Common problems with speech interfaces
I asked what problems students had had with telephone-based speech interfaces they'd used. Here are some of the responses:
- Can't go back. At some point you accidentally press the wrong key and suddenly you're stuck in the wrong part of the menu system. You can't figure out how to undo your mistake, so you end up having to hang up and call back.
- Long, uninterruptible recordings. You have to listen to so much unrelated information you get distracted. It's frustrating you can't skip past it.
- Can't repeat information. You finally wade through the menu system to find what you need, but you miss that crucial piece of information. Next thing you know, the system hangs up on you. "Thanks for calling! Good-bye."
- Vicious cycles. You press one key and get routed to one department, then press another and end up back where you came from. Déjà Vu!

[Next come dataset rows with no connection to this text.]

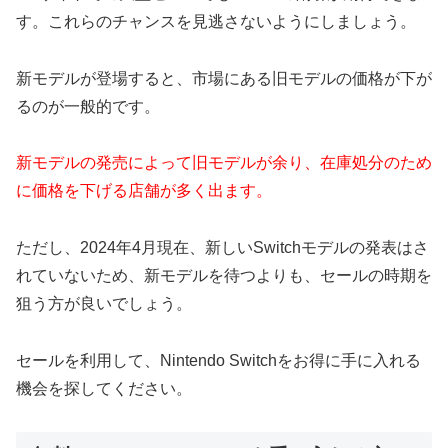
す。これらのチャンスを見逃さないようにしましょう。
新モデルが登場すると、市場にある旧モデルの価格が下が
るのが一般的です。
新モデルの発売によって旧モデルが余り、在庫処分のため
に価格を下げる店舗が多く出ます。
ただし、2024年4月現在、新しいSwitchモデルの発表はさ
れていないため、新モデルを待つよりも、セールの時期を
狙う方が良いでしょう。
セールを利用して、Nintendo Switchをお得に手に入れる
機会を探してください。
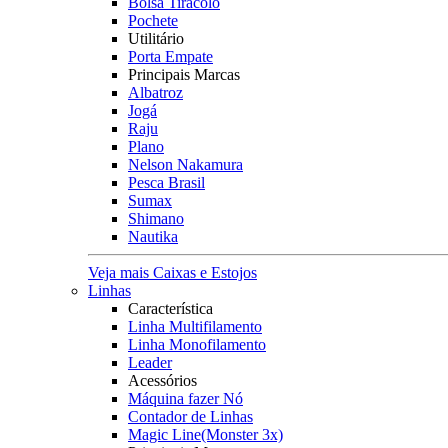
Bolsa Tiracolo
Pochete
Utilitário
Porta Empate
Principais Marcas
Albatroz
Jogá
Raju
Plano
Nelson Nakamura
Pesca Brasil
Sumax
Shimano
Nautika
Veja mais Caixas e Estojos
Linhas
Característica
Linha Multifilamento
Linha Monofilamento
Leader
Acessórios
Máquina fazer Nó
Contador de Linhas
Magic Line(Monster 3x)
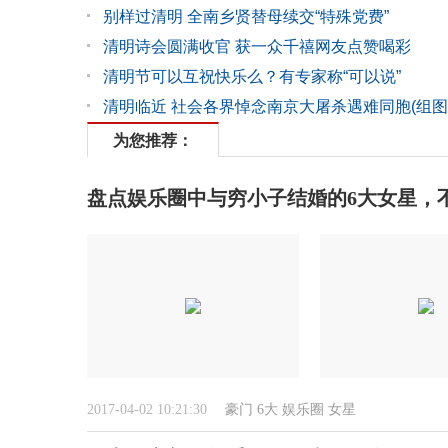
别样过清明 全南乡贤替母续交“特殊党费”
清明诗会圆满收官 获一众千禧网友点赞喝彩
清明节可以互祝快乐么？有专家称“可以说”
清明临近 社会各界悼念南京大屠杀遇难同胞(组图
为您推荐：
盘点娱乐圈中与穷小子结婚的6大女星，不
2017-04-02 10:21:30
豪门
6大
娱乐圈
女星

Principles for speech interface design
Some of these are converses of the common problems above. Here are some things to remember to avoid mistakes often made in speech interfaces:
- GUIs don't translate well to speech. It's inadvisable to create a GUI first and quickly convert it to a speech interface after the fact. Imagine listening to a dictation of Yahoo's front page! See the next point.
- Keep menus small. In a GUI it is easier to focus on what's interesting and ignore what's irrelevant (such as banner ads and long parenthetical phrases), so it makes sense to present more information and options at once. In a speech interface equal time is given to each item presented; you can't simply scan for what you want.
- Make messages concise. Keep menu items, prompts, and feedback as brief and informative as possible. This is part of an overall theme of keeping up the pace of interaction. Users are waiting to speak; the longer they have to wait, the more frustrated they become.
- Give clear context cues. A speech interface should clearly communicate important state, such as "main menu" or some other title at every transition. Unannounced state changes can be disorienting.
- Prompt for input. Make sure it's clear when input is expected. This doesn't necessarily mean enumerating all available options every time. When the context is clear it may be appropriate to simply say, "What now?"
- Give immediate feedback. When a user issues a command, it is usually a good idea to acknowledge that command by repeating it to the user. For example, "OK, next item." Remember, users make mistakes, and so do speech recognition engines. It's confusing when the response seems inappropriate but you're not sure why. Immediate feedback lets the user recognize mistakes right away.
- Confirm irreversible actions. If something is difficult or impossible to undo, ask the user for confirmation before doing it. For example, "I heard you say, 'Launch intercontinental ballistic missile.' Is this correct?"